It was Sherlock Holmes who, in my early teens, inspired me to be a consultant, and who has – in a surprising number of ways – remained my most powerful consulting role-model. I don’t mean Basil Rathbone, or Jeremy Brett or Robert Downey Jnr, or even Benedict Cumberbatch. It is Conan-Doyle’s original creation that opened my eyes to the world of client relationships, fees, expenses – and above all ways of thinking about problems. I have failed to solve any murders – and don’t play the violin or inject cocaine – but in most other ways Holmes continues to inspire me. Here’s why.
Holmes avoids jumping to conclusions, eschews bias, and knows how to prioritise and focus in a complex situation
Sherlock Holmes does more than merely solve crimes. He provides an entire way of thinking, and ideal model for how we can think better than we usually do. His explanations, methodology, and approach to thinking, all predict the psychology and neuroscience that today are received wisdom. The Holmes method is: clarify the objective, evidenced-based observation and insight; understand and frame the problem; hypothesise (or imagine); test and decide; and repeat. He is deliberately sceptical and inquisitive towards the world. Nothing is taken at face value.
Holmes avoids jumping to conclusions, eschews bias, and knows how to prioritise and focus in a complex situation. He even knows when to let go, stop worrying and clear the mind by going for a walk, or by picking up his Stradivarius.
His approach to clients and fees is transparent and simple. He works for free when there is an important project with someone with no money yet who is worthy – and charges much more for a difficult client with plenty of money.
Holmes has no automatic respect for hierarchy, status or protocol. He turns down a knighthood because it means nothing to him.

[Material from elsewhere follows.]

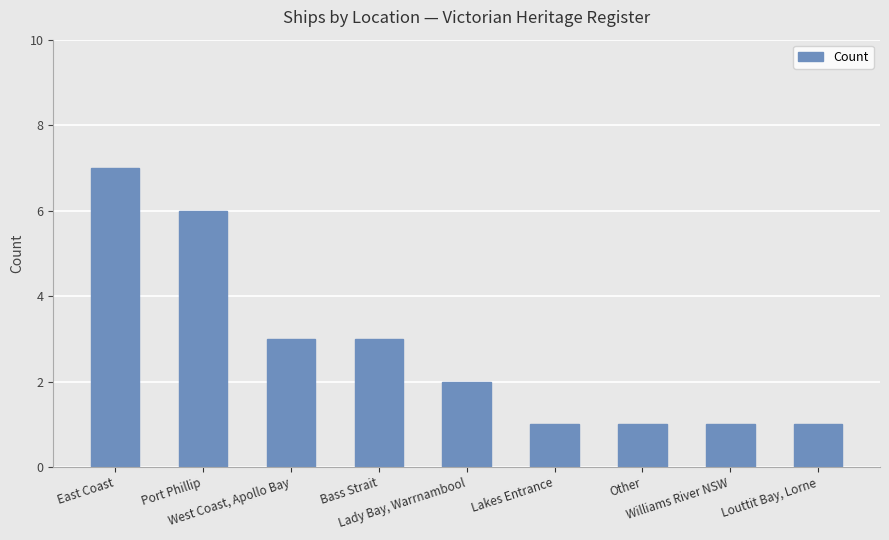

What is the average value?

3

He refuses to work on a brief from the Prime Minister unless it is on his own terms, and has no compunction in exposing the problems of several royal families. He doesn’t do all this innocently or aggressively – he is simply much more interested in sticking to his own standards and doing what is right, regardless.
He is of course a famous innovator. His scientific approach to crime scenes – he invented pretty well all the rules in what was to become CSI – was not simply the work of an other-worldly boffin. Holmes was very aware of how the world was changing. He knew what his few competitors were up to and he had a restless pursuit of progress, very much driven by the thought that ‘there must be a better way’.
Finally, there is his very interesting relationship with Watson. Recent research now shows that teams make better decisions than individuals – even better with people who have diverse skills, attitudes and backgrounds. Holmes understood this well and regularly explains to Watson why he is such a useful partner – precisely because he is so different.
Now, over 40 years on from first discovering Holmes, I start thinking about the fact he quit while he was at his peak, and retired to keep bees in a quiet coastal village. Sounds right to me.